If your leader doesn’t want to change there isn’t much you can do. Going over someone's head is risky. In my opinion it's better to start with a lateral peer, that can provide constructive feedback and nudge them along the right path. The same works for leaders that are unsure how to change. Help your leader identify sources and mentors that they can use to set them on the right path.
Poor Communication
Devops is about breaking down walls and building a team. The more people on a team the more channels of communication develop. This requires not only the right tools for communication but also having the teams educated on how to communicate to each other. When communication breaks down tensions start to run high, requirements are missed, and people feel left out.
Quick updates should go into an interoffice chat, such as, Slack, Hipchat, Skype. This allows quick communication between the team, while remote or in the same office.
Details on a task or project may be discussed offline or in chat, but are never official until they appear in a ticket. This keeps everyone aligned on the goals.
No time critical communications should go out via emails. These can include questions, announcements.

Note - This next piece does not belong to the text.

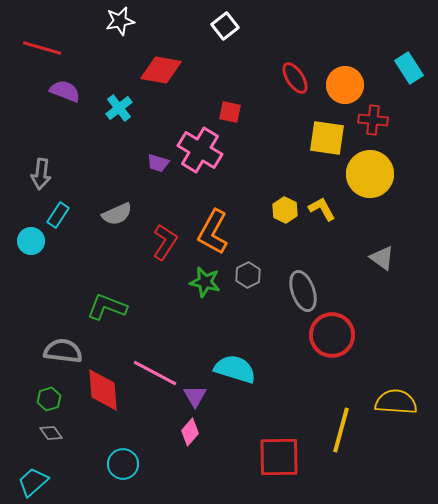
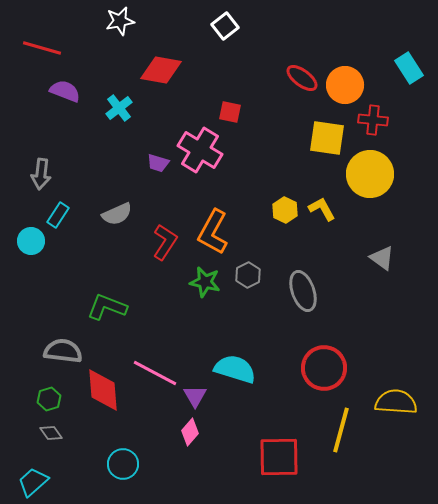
red ellipse at (295, 78): moved 7 px right; rotated 20 degrees counterclockwise
red circle at (332, 335): moved 8 px left, 33 px down
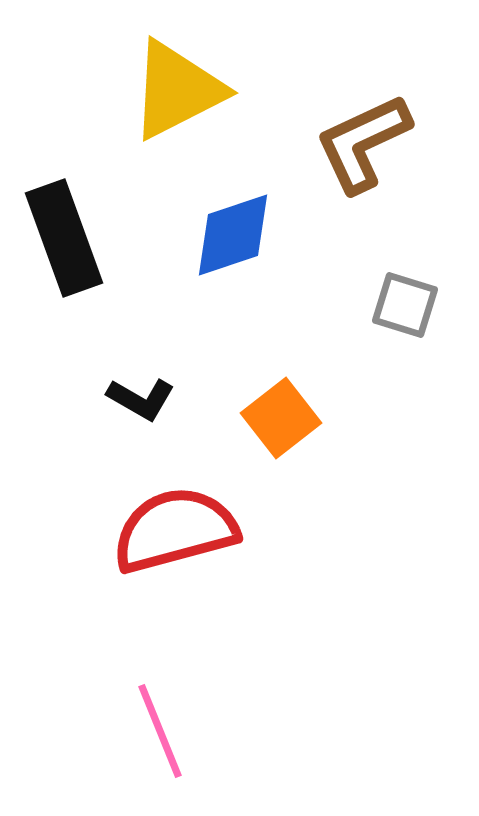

Meetings should be used to solve a specific problem (remember the agenda), should be scheduled as far in advance as possible. That could be five minutes or it could be 5 months. Please respect everyone's time and calendar. No one likes opening their calendar to see double bookings.
Fear
Frank Herbert said it best. “...Fear is the mind-killer. Fear is the little-death that brings total obliteration …” No we’re not on Dune but nothing kills teams quite like fear. If someone on the team is afraid it’s up to the whole team to swarm around the problem and help alleviate the problem.
Success
You now have fully functional teams. Bug rates are down. You’re delivering code daily. When something goes wrong you can execute flawlessly a post mortem. Enjoy it because changing culture is like an infant taking their first steps towards their parent. Its wobbly and hard and just as they get the hang of it their parent takes a few steps back. Why is that? Because people are hard. Your organization is going to go through changes, on boarding new people, slow quarters, crazy growth quarters. And that's just work, not personal stuff that people have happening.
You can relax though. Culture will always change. In the years I have been at Metal Toad the culture has shifted. But it would change even if you weren’t driving the change. By building the right process and habits the people in your organization you can set the course for your company's culture, noting that it may drift but it is always correctable.